[Opening Data to examine section]
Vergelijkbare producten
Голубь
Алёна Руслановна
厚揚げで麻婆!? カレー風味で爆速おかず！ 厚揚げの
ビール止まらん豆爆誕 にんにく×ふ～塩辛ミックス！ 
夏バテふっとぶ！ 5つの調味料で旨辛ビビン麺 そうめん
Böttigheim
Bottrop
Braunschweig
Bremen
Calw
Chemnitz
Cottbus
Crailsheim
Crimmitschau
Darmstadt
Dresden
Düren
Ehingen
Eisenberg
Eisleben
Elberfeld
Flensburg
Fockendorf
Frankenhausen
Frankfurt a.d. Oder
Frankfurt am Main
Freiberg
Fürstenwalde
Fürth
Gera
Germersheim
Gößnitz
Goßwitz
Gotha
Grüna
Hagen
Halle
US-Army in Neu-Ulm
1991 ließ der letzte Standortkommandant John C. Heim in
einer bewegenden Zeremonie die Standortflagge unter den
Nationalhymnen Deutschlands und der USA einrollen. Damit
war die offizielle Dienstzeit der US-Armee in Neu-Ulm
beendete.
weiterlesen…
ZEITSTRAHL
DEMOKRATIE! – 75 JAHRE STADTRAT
[Closing Data to examine section]
Report every line in the items above that contains the word "Frankfurt". Case counts.

§ Answer for this exercise
Frankfurt a.d. Oder
Frankfurt am Main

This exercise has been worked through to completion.